# ОТРЫВОК ДЛЯ ЧТЕНИЯ
━━━━━━━━━━

Если бы романа как жанра не существовало, его должно было выдумать — иначе о чем беспрерывно размышляли бы и спорили критики?
Похоже, роман не знает подлинных кризисов. Ощущая время от времени упадок и не подавая подчас заметных признаков жизни (если понимать под жизнью жанра появление крупных произведений с ясными жанровыми признаками), он тем не менее в каждом случае имеет право сказать, что слухи о его смерти сильно преувеличены. Нет, эти слухи вовсе не опровергаются огромными повестями, лукаво раздутыми до немыслимого многостраничья, — тут налицо откровенная компрометация благородного жанра. Роман жив потому, что он подвижен, всегда открыт жизненным и литературным веяниям, потому, что он готов впитать и выразить в нестесненной форме духовный опыт каждой человеческой генерации. Наверное, в романе всегда будет необходимость еще и по той причине, что ему под силу не только тщательно отразить бытие человека во временнбм потоке и пространственных перемещениях, но и предметно показать способному удивляться читателю, какое это огромное, требующее бесконечного исследования пространство — сама человеческая жизнь, земное существование одной людской особи.
Дата Туташхиа на наших глазах становится на двадцать с лишним лет старше, из юноши — зрелым мужем, седеет его голова и горькой мудростью наполняется сердце. Его пребывание на земле — мир, настолько оно быстротечно, настолько верит герой повествования в предначертанность, заведомую определенность своей судьбы и своих жизненных сроков. И в то же время — как обширна, как полна событиями эта биография, как многоступенчаты и многосторонни ее связи с биографиями других людей. Разве бесконечное отражение поступков, высказываний, самого облика Даты чьим-то, каждый раз другим сознанием не открывает нам бездонность самого познания человеческой индивидуальности? Каждая из новелл-монологов если не обогащает наши представления о Дате, то сообщает о нем какие-то сведения, в каждом микроповествовании — только часть истины, никому не дано выразить ее целиком. Не является ли такое построение романа материализованным неприятием монополии на истину и призывом к нашему разуму никогда не знать усталости в поисках истины? Как не знал ее Дата Туташхиа, раздвинув в ходе этих поисков духовное пространство, собственной жизни.
Пожалуй, в нашей литературе последних лет и даже десятилетий не было подобного «Дате» «собранья пестрых глав». Роман не производит впечатления монолита, оставляя при этом ощущение цельности — текущие в его обширных пределах смысловые потоки центростремительны, словесная рябь не мешает увидеть в каждом случае четкое русло замысла.

━━━━━━━━━━

# ЗАДАНИЯ И УПРАЖНЕНИЯ
1. Как перевести на английский язык предложение «Похоже, роман не знает подлинных кризисов.» из текста о романе «Дата Туташхиа»?
2. Продолжите текст о романе «Дата Туташхиа», начав сразу после его последнего предложения.

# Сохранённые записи
━━━━━━━━━━

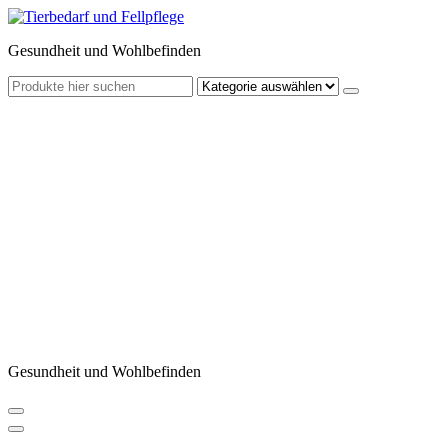
Zum
Inhalt
Gesundheit und Wohlbefinden
springen
Gesundheit und Wohlbefinden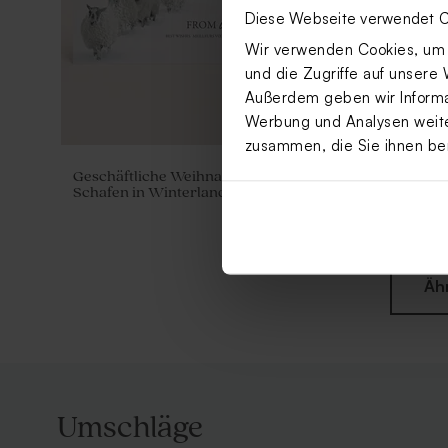
Diese Webseite verwendet C
Wir verwenden Cookies, um I
und die Zugriffe auf unsere 
Außerdem geben wir Informat
Werbung und Analysen weiter
zusammen, die Sie ihnen be
Geschäftliche Weihnachtskarte mit
Weihnachts
Schafen in Winterlandschaft
Winterdorf
und Goldfol
Äh
Umschläge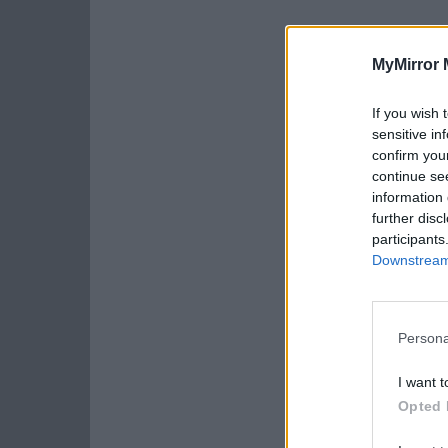
MyMirror 
If you wish 
sensitive in
confirm you
continue se
information 
further disc
participants
Downstream 
Persona
I want t
Opted 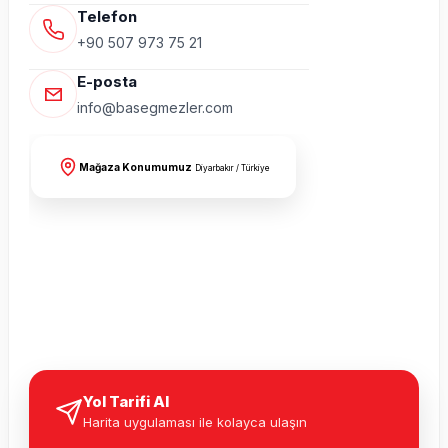
Telefon
+90 507 973 75 21
E-posta
info@basegmezler.com
Mağaza Konumumuz
Diyarbakır / Türkiye
Yol Tarifi Al
Harita uygulaması ile kolayca ulaşın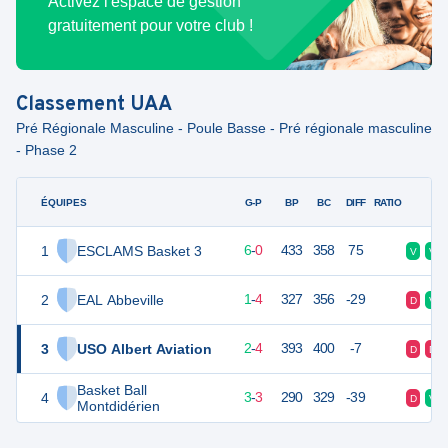
Activez l'espace de gestion
gratuitement pour votre club !
Classement
UAA
Pré Régionale Masculine - Poule Basse - Pré régionale masculine
- Phase 2
ÉQUIPES
PTS
JO
G-P
BP
BC
DIFF
RATIO
F
1
ESCLAMS Basket 3
32
6
6
-
0
433
358
75
V
V
2
EAL Abbeville
25
6
1
-
4
327
356
-29
D
V
3
USO Albert Aviation
25
6
2
-
4
393
400
-7
D
D
Basket Ball
4
23
6
3
-
3
290
329
-39
D
V
Montdidérien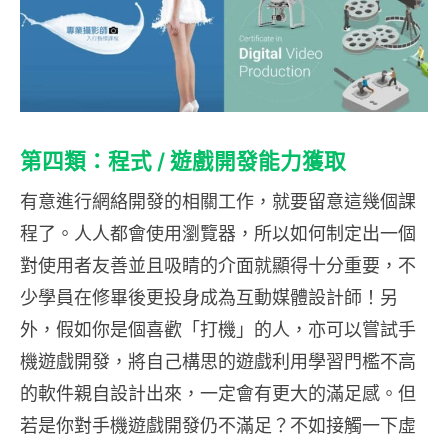
第四類：程式 / 遊戲開發能力獲取
有意進行網絡開發的相關工作，就要留意這幾個課
程了。人人都會使用瀏覽器，所以如何制定出一個
對使用者友善並且吸睛的介面就顯得十分重要，不
少學員在修畢後更投身成為互動媒體設計師！另
外，假如你是個喜歡「打機」的人，亦可以嘗試手
機遊戲開發，將自己構思的遊戲利用學習門檻不高
的軟件親自設計出來，一定會有更大的滿足感。但
若是你對手機遊戲開發仍不滿足？不如接觸一下虛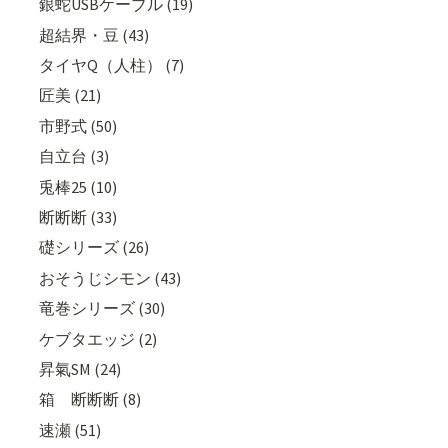
銀蛇USBケーブル (19)
超結界・豆 (43)
タイヤQ（人柱） (7)
匠美 (21)
市野式 (50)
自立台 (3)
兎棒25 (10)
断断断 (33)
礎シリーズ (26)
おそうじシモン (43)
竜巻シリーズ (30)
ケブタエッジ (2)
昇氣SM (24)
箱 断断断 (8)
速瀬 (51)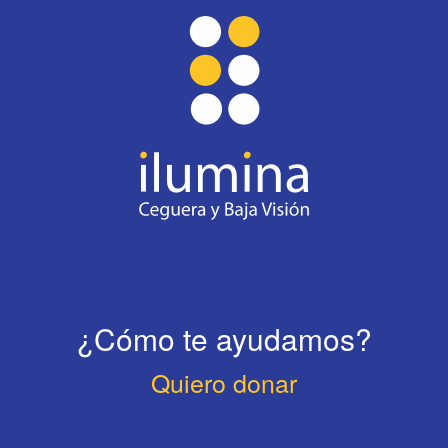
¿Cómo te ayudamos?
Quiero donar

━━━━━━━━━━

# ОТВЕТЫ К ЗАДАНИЯМ
1. It seems that the novel knows no genuine crises.

2.
Познакомившись с «Датой», можно немало узнать о состоянии и движении грузинской, в частности крупномасштабной прозы, о нынешних веяниях в советской романистике. Предметно воплотив обостренный интерес нашей литературы к миру личности, к нравственной проблематике, роман «Дата Туташхиа» сказал свое слово и в формотворческой сфере.
Если справедливо, что усиление личностного начала в нашей действительности помогло субъективному началу завоевать сильные позиции в прозе (пример — литовский роман внутреннего монолога), то эта тенденция своеобразно и сильно отразилась в произведении грузинского романиста. В «Дате Туташхиа» вообще нет объективизированного повествования. Одна субъективная точка зрения на предмет следует за другой, все меняется как в калейдоскопе, вращаемом нетерпеливой рукой. Автор щедр — он дает высказаться и тем, кто жаждет добра, и бесстрастным регистраторам чужих поступков, и людям, вряд ли способным вызвать наши симпатии. Этим последним не обязательно отдаются целые главы-монологи, но внутри глав они раскрывают свое жизненное кредо с предельной ясностью. Чего только нет в человеке! — поневоле воскликнет читатель, идя по страницам романа от одного человеческого самовыражения к другому, и, похоже, это читательское восклицание запрограммировано автором, который с упоением, иногда мрачным, демонстрирует нам свое всеведенье… Присмотревшись же к внутреннему строению глав более внимательно, обнаруживаешь: за небольшими исключениями, собственно духовная жизнь героев-рассказчиков остается большей частью за рамками повествования. Они, эти герои, — четкая данность, не подверженная изменениям. Вряд ли можно уподобить их восковым фигуркам — тем, что граф Сегеди изваял в память об ушедших событиях и персонажах развернувшейся драмы, — но мысль о живых зеркалах приходит с неизбежностью. В этом пестром, красочном, калейдоскопическом повествовании важно лишь то, что имеет прямое отношение к нравственному бытию главного героя и его антипода и обстоятельствам, непосредственно влияющим на их эволюцию. Зеркала, в том числе живые, могут, конечно, отразить и разного рода детали и какие-то перемещения на втором плане — суть дела от этого не меняется.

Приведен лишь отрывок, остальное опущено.